The goal of imitation learning is given trajectories collected by an expert:

$D := \{(s_1, a_1, s_2, a_2, ... s_T, a_T)\}$, learn the policy $\pi_\theta$ by mimicking it.

One trivial deterministic policy is to minimize l2-norm to experts’ actions:

$min \frac{1}{|D|}\sum_{(s, a)}|| a - \bar{a}|| ^2$, such that $\bar{a}=\pi_\theta(s)$. This is a batch process to compute a deterministic solution given each s, it will find a corresponding a.

However, if the expert data is multi-modal, the policy will be somewhere in between. For example in a driving scene, actions in the expert data are either keep the lane or merge to the left lane. The deterministic solution can be somewhere in between (two lanes).

There are several ways to learn the distribution better.

Mixture of Gaussian model: trying to learn the distributions by setting the number of Gaussians as a hyper-parameter. The limitation is that it can only represent a distribution that is actually a mixture of Gaussians.
Discretize the action dimension, and use auto-regressive model: this approach models all of the possible actions to K dimension. The output is the distribution of K possible values, with a probability of each. The model can be trained such that:
1. The input is the state $s$.
2. Generate the value of the first dimension of the action $a_1$.
3. Given $a_1$, generate $a_2$.
4. Until generating $a_K$.
Diffusion model: iteratively refine the output action vector from $s$ and a noise vector.

How to solve compounding errors in imitation learning?

Compounding error (as a result of covariate shift) is from the drift away from the data distribution.

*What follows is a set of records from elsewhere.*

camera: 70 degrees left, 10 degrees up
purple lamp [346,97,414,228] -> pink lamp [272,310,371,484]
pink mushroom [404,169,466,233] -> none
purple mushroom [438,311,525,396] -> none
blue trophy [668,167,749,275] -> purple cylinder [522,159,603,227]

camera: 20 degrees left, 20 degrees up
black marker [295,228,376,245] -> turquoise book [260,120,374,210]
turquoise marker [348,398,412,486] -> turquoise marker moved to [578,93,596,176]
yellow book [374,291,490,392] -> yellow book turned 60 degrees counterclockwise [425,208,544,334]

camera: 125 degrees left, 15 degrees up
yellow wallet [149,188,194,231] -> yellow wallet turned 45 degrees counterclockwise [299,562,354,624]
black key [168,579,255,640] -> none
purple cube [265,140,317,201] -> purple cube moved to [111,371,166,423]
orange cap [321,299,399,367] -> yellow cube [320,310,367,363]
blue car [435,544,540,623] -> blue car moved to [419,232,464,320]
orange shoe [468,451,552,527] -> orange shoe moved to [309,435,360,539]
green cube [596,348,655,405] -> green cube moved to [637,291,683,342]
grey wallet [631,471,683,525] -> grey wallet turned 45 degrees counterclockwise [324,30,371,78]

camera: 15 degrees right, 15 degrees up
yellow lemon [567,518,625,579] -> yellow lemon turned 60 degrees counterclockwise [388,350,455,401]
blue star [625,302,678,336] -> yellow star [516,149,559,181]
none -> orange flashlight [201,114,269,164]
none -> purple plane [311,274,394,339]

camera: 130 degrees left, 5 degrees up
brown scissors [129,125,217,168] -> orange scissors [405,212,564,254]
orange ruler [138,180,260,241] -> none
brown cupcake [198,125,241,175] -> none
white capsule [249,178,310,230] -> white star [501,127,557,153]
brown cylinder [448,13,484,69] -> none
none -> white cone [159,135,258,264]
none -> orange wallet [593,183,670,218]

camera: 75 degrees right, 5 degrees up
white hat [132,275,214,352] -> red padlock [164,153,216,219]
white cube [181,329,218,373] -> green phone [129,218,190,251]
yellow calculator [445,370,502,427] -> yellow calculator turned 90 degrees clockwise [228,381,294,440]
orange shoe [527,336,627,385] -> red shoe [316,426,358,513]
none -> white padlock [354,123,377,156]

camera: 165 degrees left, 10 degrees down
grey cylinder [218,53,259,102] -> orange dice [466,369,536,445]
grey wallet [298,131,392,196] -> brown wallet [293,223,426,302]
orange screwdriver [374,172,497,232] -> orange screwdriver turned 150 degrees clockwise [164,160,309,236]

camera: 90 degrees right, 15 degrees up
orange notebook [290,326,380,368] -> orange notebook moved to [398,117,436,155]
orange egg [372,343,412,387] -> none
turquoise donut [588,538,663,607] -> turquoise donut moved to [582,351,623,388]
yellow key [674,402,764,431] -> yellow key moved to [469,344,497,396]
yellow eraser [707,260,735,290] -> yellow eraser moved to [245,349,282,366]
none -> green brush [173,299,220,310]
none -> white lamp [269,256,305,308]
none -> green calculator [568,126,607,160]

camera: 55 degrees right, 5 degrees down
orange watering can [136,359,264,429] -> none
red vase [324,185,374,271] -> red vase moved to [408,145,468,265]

There are 3 main approaches to resolve compounding errors:

Just collect A LOT OF data.
Collect corrective behavior data based on each state: once we discover the drift at a state $s’$, find an expert to perform the corrective action so that the next state is back to normal. Finally aggregate all data into the dataset. This approach is called dataset aggregation (DAgger). In reality it is not scalable because it’s not trivial to reproduce the specific drifted state and ask help from the expert.
The better way is to collect corrective behavior data while taking full control: when we discover the drift, we ask the expert to take full control of the agent. It doesn’t need to be back to normal immediately, but can be back to normal a bit later. The difference to the previous method is:
1. DAgger: the expert only performs one corrective action given a drifted state $s’$.
2. Human gated DAgger (this approach): the expert takes full control for several timestamps. It is a more practical interface for providing corrections. One example is the safety drive on autonomous vehicles. The limitation is the capability to to detect when the intervention is needed.